The Legal Aid Society, in support of Muldrow, argues that courts often dismiss claims where employees allege discrimination in job training or career advancement opportunities based on race, gender, religion, or other discriminatory bases. See Brief of Amici Curiae The Legal Aid Society et al., in Support of Petitioner at 22-27. The Legal Aid Society contends that despite the clear link between training, career progression, and pay, courts have deemed such issues as non-critical employment decisions. Id. The Legal Aid Society notes that in cases like Shackelford v. Deloitte Touche, a manager's discriminatory actions, including denying training and lying about job opportunities, were overlooked by the court. Id. The Legal Aid Society concludes that the City’s approach can leave employees without recourse, even in instances of clear discriminatory practices that slow down or derail their career. Id.

The Chamber of Commerce of the United States of America (“the Chamber of Commerce”), in support of the City, counters that adopting Muldrow's interpretation of Title VII could hinder employers' ability to efficiently operate their businesses.
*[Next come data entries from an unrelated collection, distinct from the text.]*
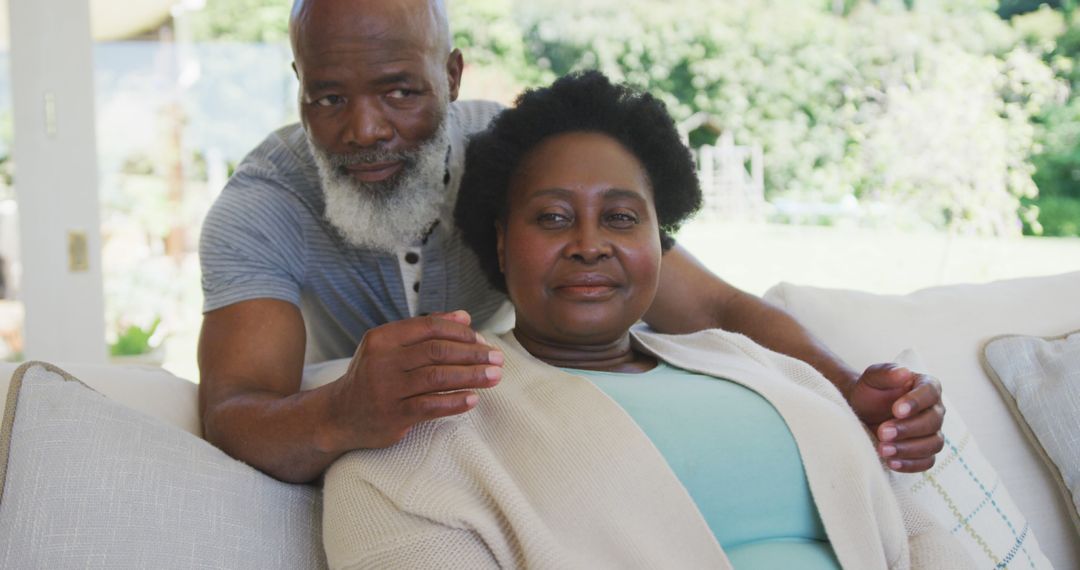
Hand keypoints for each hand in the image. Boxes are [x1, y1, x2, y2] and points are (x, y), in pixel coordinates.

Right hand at [327, 310, 502, 449]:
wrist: (338, 415)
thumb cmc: (373, 377)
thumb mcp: (390, 348)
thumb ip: (425, 331)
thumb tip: (464, 317)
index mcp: (383, 338)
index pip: (430, 327)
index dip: (461, 333)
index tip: (482, 341)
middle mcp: (382, 361)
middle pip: (437, 351)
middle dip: (472, 354)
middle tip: (497, 359)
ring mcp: (386, 389)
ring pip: (437, 377)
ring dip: (471, 376)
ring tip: (494, 377)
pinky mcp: (393, 415)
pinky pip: (431, 406)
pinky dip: (455, 402)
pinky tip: (473, 399)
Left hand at [844, 364, 944, 472]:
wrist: (861, 411)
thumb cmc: (870, 391)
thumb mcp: (872, 377)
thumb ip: (886, 372)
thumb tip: (903, 372)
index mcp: (927, 386)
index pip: (930, 393)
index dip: (916, 402)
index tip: (896, 410)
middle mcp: (934, 409)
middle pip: (933, 422)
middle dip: (907, 429)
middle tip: (882, 432)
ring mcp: (932, 432)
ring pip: (933, 444)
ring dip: (908, 449)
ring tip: (883, 449)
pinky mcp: (924, 451)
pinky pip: (927, 462)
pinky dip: (911, 464)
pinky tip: (891, 462)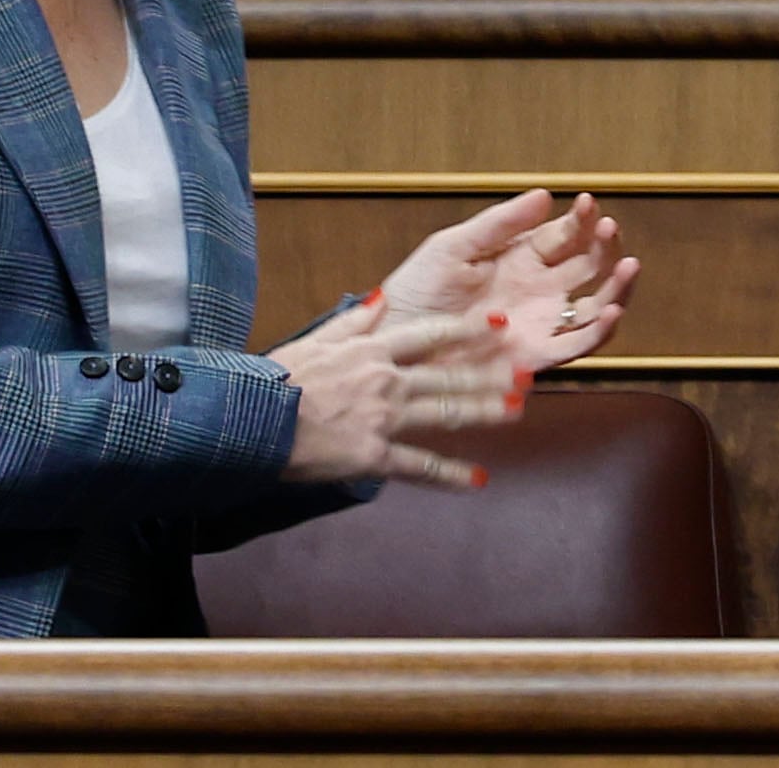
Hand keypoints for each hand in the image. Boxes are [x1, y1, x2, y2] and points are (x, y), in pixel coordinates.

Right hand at [272, 297, 527, 489]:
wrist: (253, 420)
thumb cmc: (276, 379)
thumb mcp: (314, 340)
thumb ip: (352, 322)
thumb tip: (381, 298)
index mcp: (370, 350)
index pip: (428, 334)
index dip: (466, 329)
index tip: (497, 325)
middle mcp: (385, 380)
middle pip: (448, 374)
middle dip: (490, 373)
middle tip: (526, 372)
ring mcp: (383, 418)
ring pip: (444, 412)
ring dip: (483, 412)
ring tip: (516, 411)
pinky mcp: (375, 455)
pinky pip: (420, 466)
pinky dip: (451, 474)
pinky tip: (478, 479)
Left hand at [370, 188, 639, 373]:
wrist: (395, 340)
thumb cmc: (418, 288)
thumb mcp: (455, 246)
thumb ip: (500, 224)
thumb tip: (546, 195)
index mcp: (521, 257)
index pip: (564, 234)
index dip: (581, 219)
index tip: (588, 203)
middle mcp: (539, 289)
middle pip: (588, 266)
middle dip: (605, 246)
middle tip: (610, 227)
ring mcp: (540, 322)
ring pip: (594, 306)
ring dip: (617, 288)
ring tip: (630, 265)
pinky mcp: (535, 357)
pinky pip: (576, 346)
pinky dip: (599, 332)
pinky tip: (610, 312)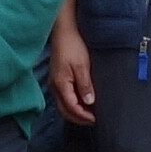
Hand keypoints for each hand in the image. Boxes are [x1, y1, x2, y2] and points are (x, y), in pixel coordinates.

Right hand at [46, 13, 97, 128]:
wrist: (64, 30)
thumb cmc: (73, 45)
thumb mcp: (82, 66)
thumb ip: (85, 85)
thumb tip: (90, 102)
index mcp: (61, 84)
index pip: (71, 108)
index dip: (83, 116)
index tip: (96, 119)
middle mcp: (55, 86)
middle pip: (64, 110)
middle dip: (78, 118)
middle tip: (93, 121)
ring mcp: (54, 82)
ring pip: (63, 105)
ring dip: (75, 112)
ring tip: (89, 114)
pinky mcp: (57, 78)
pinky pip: (63, 97)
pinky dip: (72, 104)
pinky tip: (82, 102)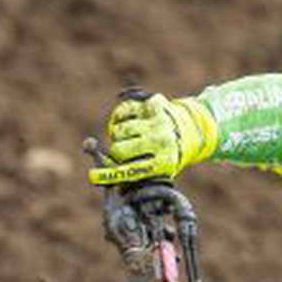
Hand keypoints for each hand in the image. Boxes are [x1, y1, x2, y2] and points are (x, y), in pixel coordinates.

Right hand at [86, 93, 218, 184]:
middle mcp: (161, 141)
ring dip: (118, 134)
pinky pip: (121, 111)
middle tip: (123, 150)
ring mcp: (157, 121)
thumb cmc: (166, 154)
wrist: (190, 129)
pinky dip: (120, 118)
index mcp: (163, 162)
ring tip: (129, 136)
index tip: (92, 177)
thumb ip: (130, 172)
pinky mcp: (152, 104)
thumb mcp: (155, 169)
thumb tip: (98, 174)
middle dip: (116, 151)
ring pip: (118, 130)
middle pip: (118, 149)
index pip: (129, 171)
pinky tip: (129, 121)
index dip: (108, 175)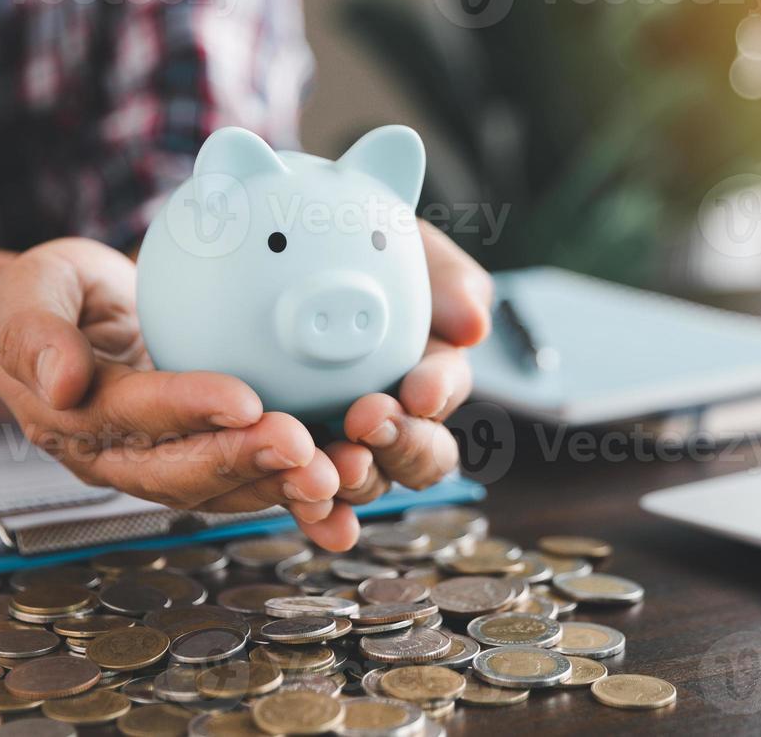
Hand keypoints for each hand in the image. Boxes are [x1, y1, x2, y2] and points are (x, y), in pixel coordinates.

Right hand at [0, 238, 352, 550]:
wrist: (77, 322)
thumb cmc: (56, 297)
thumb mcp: (30, 289)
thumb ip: (33, 328)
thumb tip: (59, 381)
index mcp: (77, 415)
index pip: (134, 414)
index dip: (188, 409)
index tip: (244, 399)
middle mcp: (124, 455)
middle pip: (185, 469)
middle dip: (246, 461)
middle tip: (304, 447)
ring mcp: (170, 465)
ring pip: (227, 489)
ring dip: (282, 487)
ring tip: (337, 474)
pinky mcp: (212, 461)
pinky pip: (256, 485)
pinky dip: (299, 498)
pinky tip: (346, 501)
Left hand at [324, 223, 492, 538]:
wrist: (287, 253)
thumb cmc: (360, 249)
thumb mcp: (410, 247)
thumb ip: (448, 282)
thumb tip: (474, 325)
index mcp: (428, 372)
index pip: (442, 392)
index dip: (437, 393)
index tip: (421, 386)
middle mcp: (395, 418)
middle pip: (417, 455)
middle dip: (402, 446)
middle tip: (368, 419)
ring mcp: (346, 445)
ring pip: (367, 481)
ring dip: (356, 480)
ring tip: (328, 465)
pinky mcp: (297, 462)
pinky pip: (309, 495)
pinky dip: (318, 512)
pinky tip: (312, 513)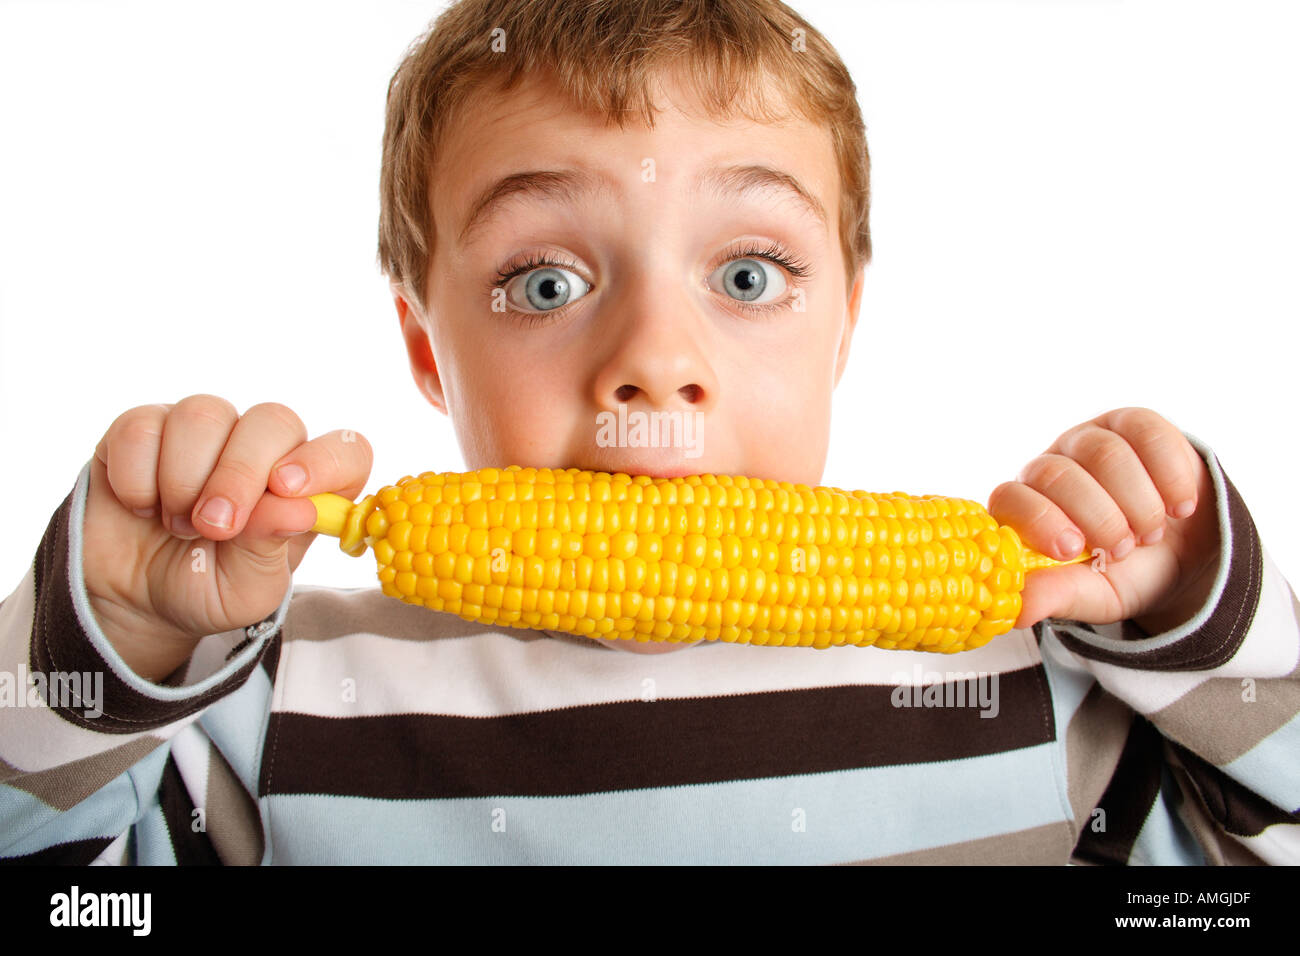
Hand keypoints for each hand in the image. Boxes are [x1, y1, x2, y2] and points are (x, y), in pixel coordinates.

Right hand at [85, 394, 371, 680]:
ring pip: (203, 415)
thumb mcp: (246, 587)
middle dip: (241, 473)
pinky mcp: (143, 428)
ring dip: (184, 479)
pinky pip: (141, 428)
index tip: (289, 489)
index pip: (346, 451)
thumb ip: (270, 549)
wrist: (135, 598)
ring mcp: (203, 431)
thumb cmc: (206, 587)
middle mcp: (261, 447)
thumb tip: (298, 509)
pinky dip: (137, 477)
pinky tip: (141, 507)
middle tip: (215, 526)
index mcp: (305, 487)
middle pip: (272, 420)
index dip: (324, 461)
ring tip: (178, 526)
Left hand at [987, 407, 1219, 634]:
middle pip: (1058, 474)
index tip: (1074, 549)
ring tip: (1152, 533)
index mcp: (1026, 508)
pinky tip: (1181, 505)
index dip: (1040, 520)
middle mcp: (1050, 467)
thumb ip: (1056, 595)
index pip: (1011, 498)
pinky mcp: (1134, 425)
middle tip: (1124, 550)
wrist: (1187, 556)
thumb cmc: (1125, 574)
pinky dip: (1170, 475)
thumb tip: (1017, 610)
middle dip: (1099, 518)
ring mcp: (1090, 440)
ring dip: (1138, 503)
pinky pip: (1148, 433)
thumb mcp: (1092, 594)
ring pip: (1105, 453)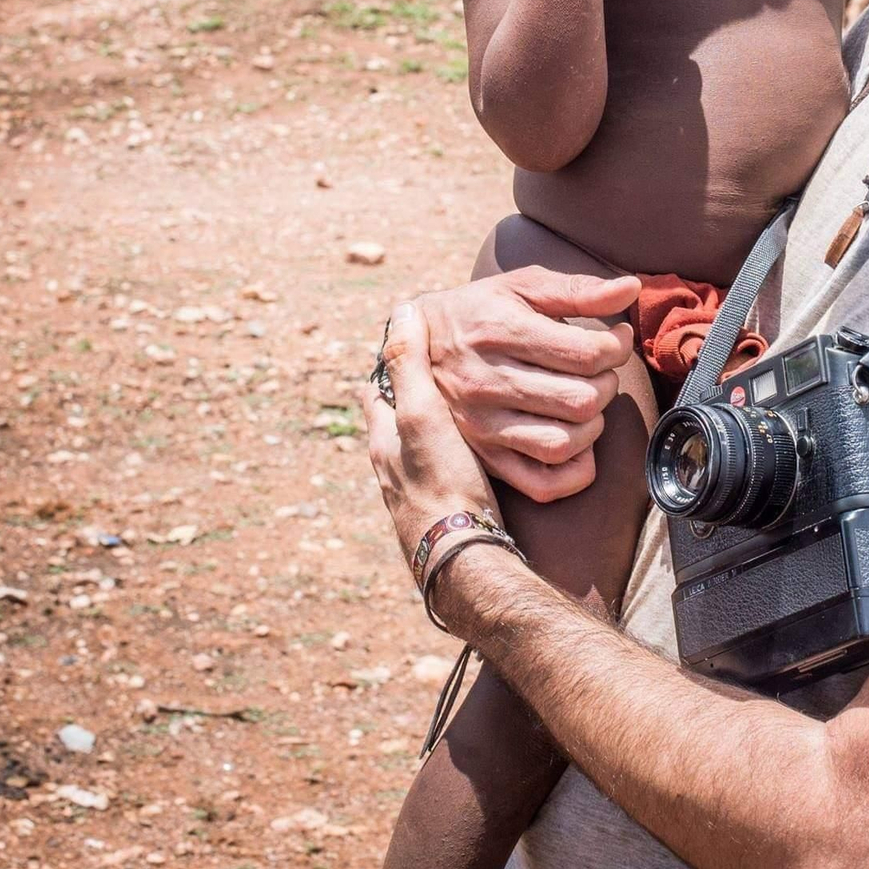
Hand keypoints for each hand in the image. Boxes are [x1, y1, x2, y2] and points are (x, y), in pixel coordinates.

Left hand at [362, 302, 500, 572]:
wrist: (462, 558)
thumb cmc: (440, 484)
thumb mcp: (421, 415)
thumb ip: (410, 366)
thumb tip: (403, 310)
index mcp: (384, 437)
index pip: (378, 386)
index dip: (393, 358)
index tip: (414, 335)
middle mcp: (395, 464)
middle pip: (400, 416)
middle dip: (419, 391)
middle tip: (447, 365)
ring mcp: (419, 490)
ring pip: (427, 444)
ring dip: (446, 423)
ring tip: (477, 401)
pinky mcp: (449, 507)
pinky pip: (454, 469)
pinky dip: (467, 452)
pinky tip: (489, 450)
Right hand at [419, 268, 641, 501]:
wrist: (418, 342)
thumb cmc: (481, 308)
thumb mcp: (523, 285)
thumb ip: (579, 289)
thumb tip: (632, 288)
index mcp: (501, 332)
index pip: (586, 353)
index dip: (617, 346)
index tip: (617, 339)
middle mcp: (487, 381)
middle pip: (580, 399)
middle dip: (607, 383)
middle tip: (600, 370)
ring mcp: (483, 423)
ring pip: (564, 442)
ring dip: (593, 424)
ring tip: (587, 400)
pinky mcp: (483, 454)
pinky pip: (542, 482)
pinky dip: (574, 470)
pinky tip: (578, 441)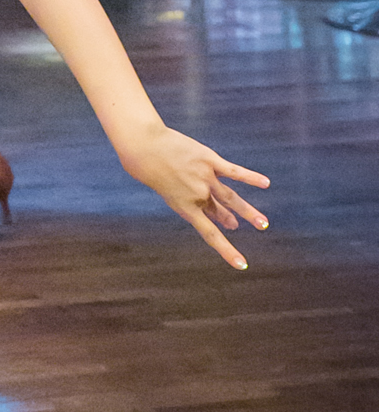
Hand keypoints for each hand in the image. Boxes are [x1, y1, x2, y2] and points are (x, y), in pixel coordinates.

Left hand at [119, 125, 269, 268]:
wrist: (145, 147)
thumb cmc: (152, 169)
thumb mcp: (168, 191)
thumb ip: (192, 201)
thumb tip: (215, 211)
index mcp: (186, 208)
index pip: (210, 234)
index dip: (227, 250)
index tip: (241, 264)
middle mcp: (198, 195)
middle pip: (220, 211)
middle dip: (232, 219)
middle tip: (251, 228)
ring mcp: (205, 178)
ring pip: (232, 198)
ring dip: (248, 211)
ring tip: (263, 223)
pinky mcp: (210, 160)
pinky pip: (234, 171)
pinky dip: (250, 177)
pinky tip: (265, 183)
See Brief of Amici Curiae the Chamber of Commerce et al., in Support of Respondent at 20-25. The Chamber of Commerce contends that employers need discretion to transfer employees based on business needs, without facing liability for every decision that doesn't align with an employee's subjective preferences. Id. The Chamber of Commerce argues that the current labor shortage exacerbates this need for flexibility. Id. The Chamber of Commerce contends that, with millions of job openings unfilled due to factors like early retirements from COVID-19, lower immigration, and changing work preferences, industries like government, hospitality, restaurants, and retail need to temporarily assign employees to different tasks or locations to meet business demands. Id. The Chamber of Commerce concludes that petitioner’s interpretation of Title VII could limit this necessary operational flexibility during a time of widespread labor shortages. Id.